The dream period seemed to continue into the start of the following season. For pre-season, Celtic headed to the Far East – an unsettled Dalglish refusing to attend because he said was tired after a Scotland summer trip – and won a tournament that involved them beating Arsenal and Red Star Belgrade. A game against the latter brought that almost unheard of sanction for the placid, gentle Stanton: a red card for retaliation.
“I remember sitting in the dressing room and Jock came in and said; ‘Long way to come to get sent off.’ I lashed out at a guy after he had thumped me in the penalty box and, though Jock wasn’t a man to answer back to, I said: ‘what would you have done boss?’ He and I knew fine well what he would have done.”
Eight months later, the pair again had another simple, quiet exchange that remains imprinted on the mind of Stanton.

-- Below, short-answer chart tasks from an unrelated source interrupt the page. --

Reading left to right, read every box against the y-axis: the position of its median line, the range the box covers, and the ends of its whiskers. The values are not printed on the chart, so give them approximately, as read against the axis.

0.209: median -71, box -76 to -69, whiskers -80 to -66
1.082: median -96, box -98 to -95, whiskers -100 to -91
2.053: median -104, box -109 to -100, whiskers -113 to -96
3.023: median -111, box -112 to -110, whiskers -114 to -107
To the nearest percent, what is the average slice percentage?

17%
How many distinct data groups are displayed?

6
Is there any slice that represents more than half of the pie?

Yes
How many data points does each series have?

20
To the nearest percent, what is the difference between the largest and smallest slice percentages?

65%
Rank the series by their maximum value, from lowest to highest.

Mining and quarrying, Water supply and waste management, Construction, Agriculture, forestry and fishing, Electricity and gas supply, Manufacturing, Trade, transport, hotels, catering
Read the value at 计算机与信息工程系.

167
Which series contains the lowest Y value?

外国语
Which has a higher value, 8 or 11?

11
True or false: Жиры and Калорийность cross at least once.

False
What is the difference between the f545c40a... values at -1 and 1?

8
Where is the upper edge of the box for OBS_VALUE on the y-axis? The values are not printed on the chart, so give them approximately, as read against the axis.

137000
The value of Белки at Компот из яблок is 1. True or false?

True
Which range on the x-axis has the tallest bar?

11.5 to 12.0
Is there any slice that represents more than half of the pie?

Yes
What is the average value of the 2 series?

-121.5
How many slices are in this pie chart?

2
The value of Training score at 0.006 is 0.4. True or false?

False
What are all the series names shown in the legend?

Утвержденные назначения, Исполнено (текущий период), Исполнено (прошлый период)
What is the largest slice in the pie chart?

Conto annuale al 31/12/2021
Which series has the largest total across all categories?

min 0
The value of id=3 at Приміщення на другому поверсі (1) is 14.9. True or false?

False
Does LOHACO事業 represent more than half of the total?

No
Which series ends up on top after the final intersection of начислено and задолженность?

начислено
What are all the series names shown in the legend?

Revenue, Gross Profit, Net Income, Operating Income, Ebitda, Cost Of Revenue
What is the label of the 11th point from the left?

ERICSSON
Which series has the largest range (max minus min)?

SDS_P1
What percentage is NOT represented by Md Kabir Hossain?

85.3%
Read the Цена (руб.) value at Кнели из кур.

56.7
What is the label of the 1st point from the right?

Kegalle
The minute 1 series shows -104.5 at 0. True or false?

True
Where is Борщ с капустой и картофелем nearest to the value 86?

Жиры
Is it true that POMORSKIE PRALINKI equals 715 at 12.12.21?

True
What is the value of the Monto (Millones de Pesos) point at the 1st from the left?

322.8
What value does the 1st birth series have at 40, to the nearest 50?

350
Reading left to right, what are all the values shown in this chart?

It came on 30 April 1978, as Celtic provided the opposition for Stanton’s testimonial wherein, despite still being a signed Celtic player, he played for the Hibs, naturally. It turned out to be the last Celtic game Stein took charge of before he was replaced.
An afternoon that brought guest appearances for Celtic from Lisbon Lions Tommy Gemmell and Jimmy Johnstone – “aye, the wee right-sided winger wasn’t half bad,” said Stanton – the joker that was Gemmell conducted the Celtic support in chanting his name, before whipping off his hooped shirt to reveal a Hibs shirt before getting the home crowd to big him up.
“He was the sort of character who could get away with everything, and anything,” recalls Stanton. “I remember big Joe Jordan playing hard for the Hibs and scoring. I think we forgot to pay him but he didn’t seem to mind. He just liked getting stuck in wherever he got the chance to play.”
A huge success of a benefit game, Stanton had earlier been concerned that a lashing wet day would dampen any enthusiasm from supporters for coming to honour him. It didn’t, with an astonishing crowd close to 40,000 turning up.
“I was standing in the tunnel with Jock, looking at the miserable weather on a day there was certainly no sunshine on Leith, and said to him it didn’t look good. ‘Don’t worry,’ he said, ‘they are coming’, which the Celtic support did in their absolute droves.”
Just as Stanton had come through for them, and Stein.